[YOUR TASK]
Set down every entry below exactly as it stands.

Records contained in a dataset:
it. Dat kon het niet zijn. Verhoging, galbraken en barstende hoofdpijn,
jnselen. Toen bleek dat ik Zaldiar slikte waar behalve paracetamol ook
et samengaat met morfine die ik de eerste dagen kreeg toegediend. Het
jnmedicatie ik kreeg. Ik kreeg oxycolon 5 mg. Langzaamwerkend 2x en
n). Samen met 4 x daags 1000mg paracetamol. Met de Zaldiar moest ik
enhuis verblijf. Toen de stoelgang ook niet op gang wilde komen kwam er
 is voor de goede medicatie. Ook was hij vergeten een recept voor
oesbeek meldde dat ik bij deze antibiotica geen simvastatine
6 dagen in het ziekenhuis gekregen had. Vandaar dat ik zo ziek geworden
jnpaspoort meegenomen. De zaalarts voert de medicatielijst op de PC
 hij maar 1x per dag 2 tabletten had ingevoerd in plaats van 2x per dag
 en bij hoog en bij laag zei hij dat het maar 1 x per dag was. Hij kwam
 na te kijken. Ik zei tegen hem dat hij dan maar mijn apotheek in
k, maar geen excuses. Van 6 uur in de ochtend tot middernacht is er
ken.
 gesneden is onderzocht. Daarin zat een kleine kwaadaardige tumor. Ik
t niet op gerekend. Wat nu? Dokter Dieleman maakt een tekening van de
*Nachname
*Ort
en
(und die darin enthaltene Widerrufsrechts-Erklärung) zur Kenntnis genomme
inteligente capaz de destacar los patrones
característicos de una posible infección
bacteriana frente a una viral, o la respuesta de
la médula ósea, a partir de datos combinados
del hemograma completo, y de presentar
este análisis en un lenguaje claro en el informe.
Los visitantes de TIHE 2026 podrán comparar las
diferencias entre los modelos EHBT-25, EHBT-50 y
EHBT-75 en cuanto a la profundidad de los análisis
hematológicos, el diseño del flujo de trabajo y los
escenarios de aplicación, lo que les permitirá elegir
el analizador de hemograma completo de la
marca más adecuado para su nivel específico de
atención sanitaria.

[TASK SOLUTION]
it. Dat kon het niet zijn. Verhoging, galbraken en barstende hoofdpijn,
jnselen. Toen bleek dat ik Zaldiar slikte waar behalve paracetamol ook
et samengaat met morfine die ik de eerste dagen kreeg toegediend. Het
jnmedicatie ik kreeg. Ik kreeg oxycolon 5 mg. Langzaamwerkend 2x en
n). Samen met 4 x daags 1000mg paracetamol. Met de Zaldiar moest ik
enhuis verblijf. Toen de stoelgang ook niet op gang wilde komen kwam er
 is voor de goede medicatie. Ook was hij vergeten een recept voor
oesbeek meldde dat ik bij deze antibiotica geen simvastatine
6 dagen in het ziekenhuis gekregen had. Vandaar dat ik zo ziek geworden
jnpaspoort meegenomen. De zaalarts voert de medicatielijst op de PC
 hij maar 1x per dag 2 tabletten had ingevoerd in plaats van 2x per dag
 en bij hoog en bij laag zei hij dat het maar 1 x per dag was. Hij kwam
 na te kijken. Ik zei tegen hem dat hij dan maar mijn apotheek in
k, maar geen excuses. Van 6 uur in de ochtend tot middernacht is er
ken.
 gesneden is onderzocht. Daarin zat een kleine kwaadaardige tumor. Ik
t niet op gerekend. Wat nu? Dokter Dieleman maakt een tekening van de
*Nachname
*Ort
en
(und die darin enthaltene Widerrufsrechts-Erklärung) zur Kenntnis genomme
inteligente capaz de destacar los patrones
característicos de una posible infección
bacteriana frente a una viral, o la respuesta de
la médula ósea, a partir de datos combinados
del hemograma completo, y de presentar
este análisis en un lenguaje claro en el informe.
Los visitantes de TIHE 2026 podrán comparar las
diferencias entre los modelos EHBT-25, EHBT-50 y
EHBT-75 en cuanto a la profundidad de los análisis
hematológicos, el diseño del flujo de trabajo y los
escenarios de aplicación, lo que les permitirá elegir
el analizador de hemograma completo de la
marca más adecuado para su nivel específico de
atención sanitaria.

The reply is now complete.